We come now upon a fine distinction. The distinction, like much of what we’ve said about the Spiritual Realm in general, will seem to be rather abstruse, and of no practical usage. We’ll cite a practical bit of insight at the end that will bring things more “down to earth” (quite literally). But suffice it to say that knowing something of the backdrop of things helps bolster our faith in an All-Knowing G-d who has His ways, His reasons, and His plans for us and this world.

The fine distinction we come upon is this: G-d isn’t the direct cause of bad in the world so much as its *indirect* cause.

For as we said, bad only comes about when G-d “withholds His light” from the all-important transcendent forces. So when He withholds His light, G-d only indirectly causes bad to come about. Since He doesn’t do anything per se to bring evil into the world. He refrains from doing something-- He doesn’t “shine His light”-- and evil results. We’ll explain that through an analogy.

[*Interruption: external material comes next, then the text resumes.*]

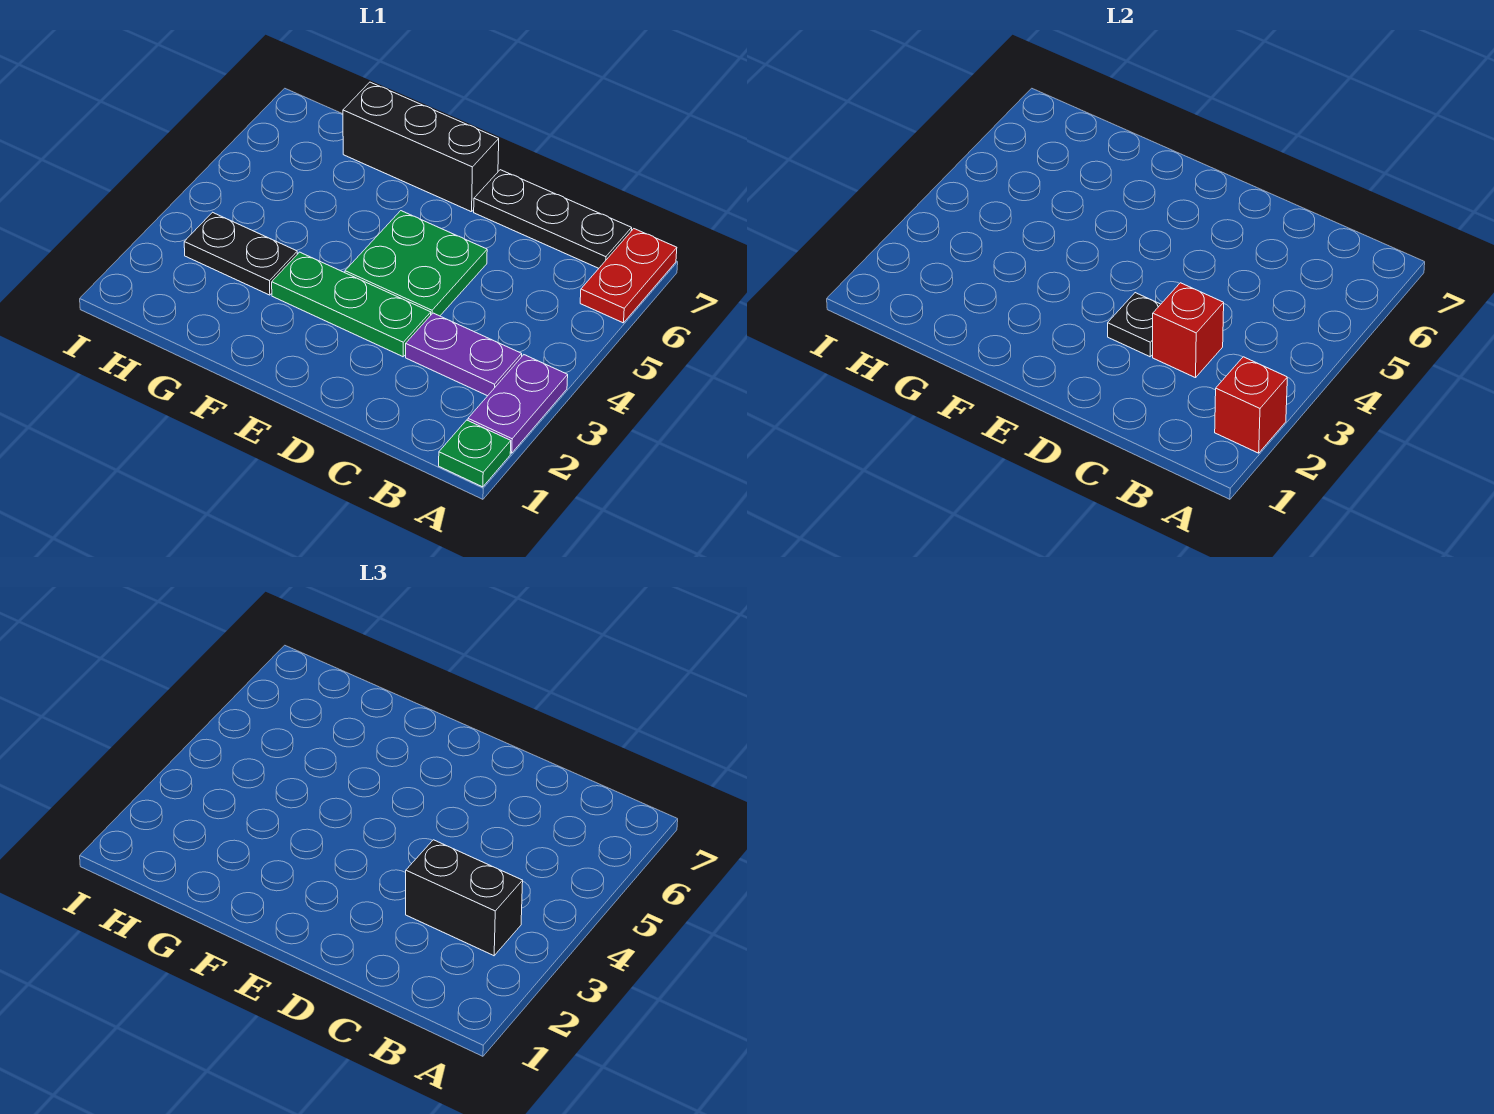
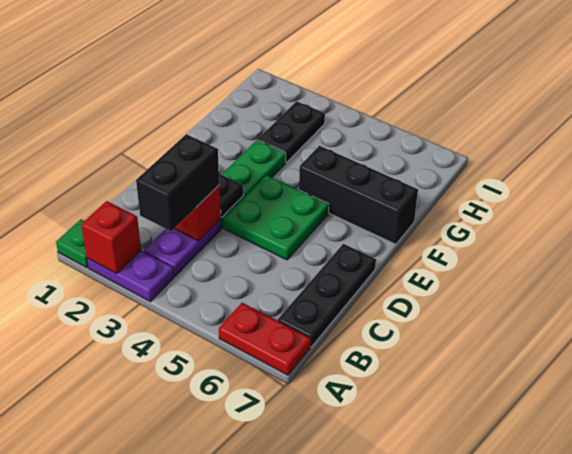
black 1x3 brick [343,82,499,212] -> black 1x3 brick turned to [299,146,418,244]

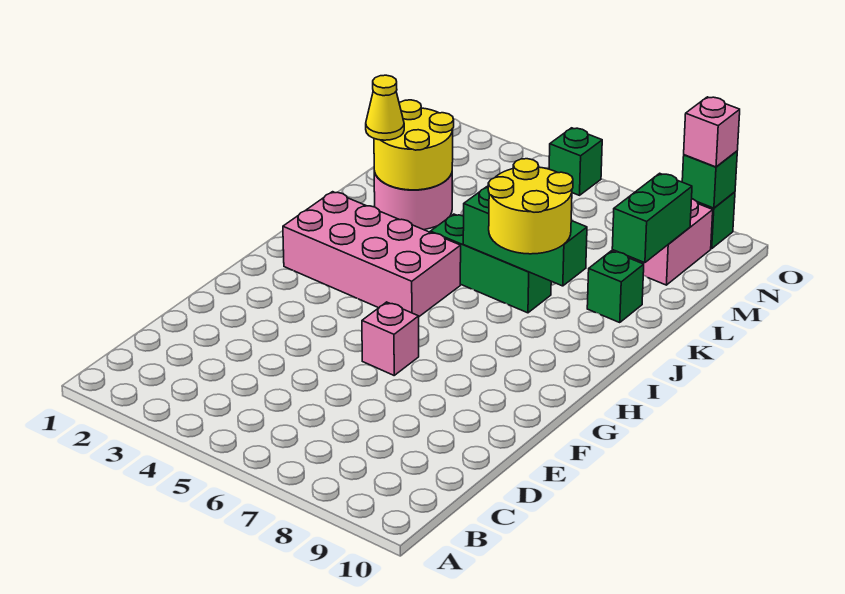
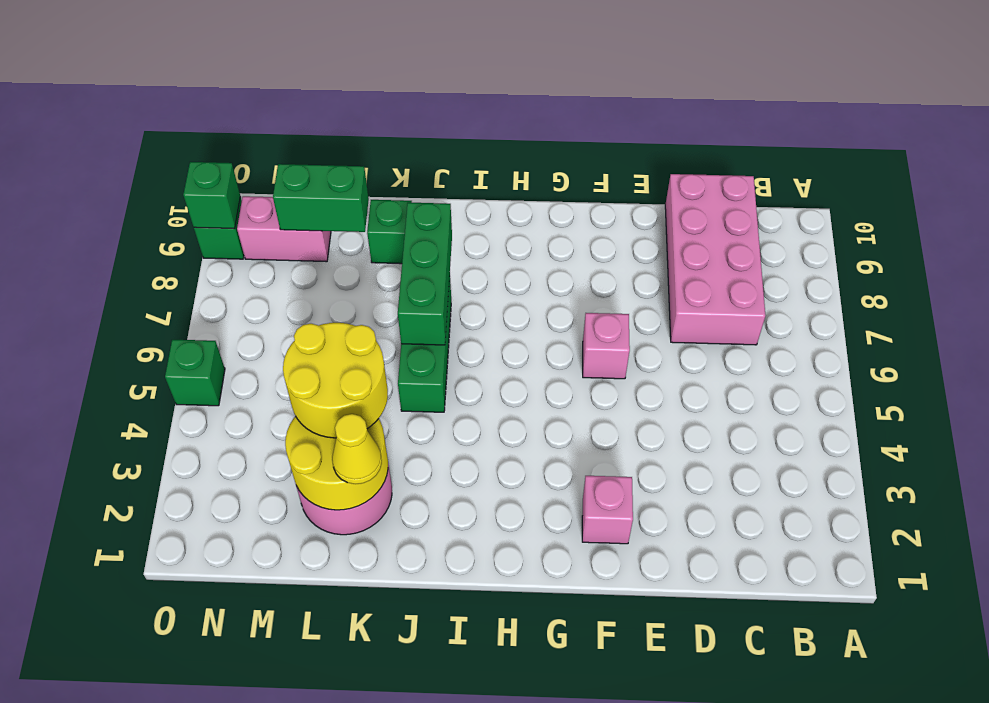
pink 2x4 brick [283,192,461,316] -> pink 2x4 brick moved to [665,174,765,345]
yellow 2x2 round brick [488,159,573,254] -> yellow 2x2 round brick moved to [283,323,388,438]
pink 1x1 brick [684,97,740,167] -> pink 1x1 brick moved to [582,476,633,544]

Let’s compare G-d’s indirect cause of bad to the workings of the sort of bumper-cars kids used to ride in theme-parks years ago. Bumper-cars didn’t have brakes back then. Only accelerators. And they worked in such a way that when the driver would step on the accelerator the car would go forward of course; yet when he’d let his foot off of the accelerator, the car would slow down and eventually stop. As such, the driver himself wouldn’t really stop the car so much as stop allowing it to go forward.

That’s G-d’s relationship with evil, if you will. There are instances in which He doesn’t press on the “goodness accelerator” so to speak in this world and “shine His light”. Instead, He “eases off” of the accelerator those times, i.e., He “withhold His light”, and thus allows for the “car” of goodness to stop moving forward and for evil to function.

He did, though, create the root source of and mechanism behind evil which has its own transcendent forces. They act as evil’s “backdrop”. And that’s the mechanism behind evil’s ability to play itself out to the degree it has to in the world.

We also find that the more G-d withholds His light, the more the transcendent forces behind evil hold sway in the world. While the more light He shines, the more goodness is allowed to hold sway.

It’s important to know, too, that the more these transcendent forces of evil hold sway, the more harm they do, and the more “impaired” the transcendent forces of good come to be. And contrarily, the weaker the transcendent forces of evil are, the stronger the transcendent forces of good become.

So at bottom, as Ramchal put it, “everything therefore depends on the strengthening of these forces“-- everything, that is, that touches upon good and evil, growth and decay, perfection and deficiency, etc.

The practical implications of all that for us are that the more good thoughts, words, and actions we generate, the more we mirror G-d’s shining of light onto the transcendent forces of goodness. And the more we contribute to the reparation of the forces as well as of the world at large.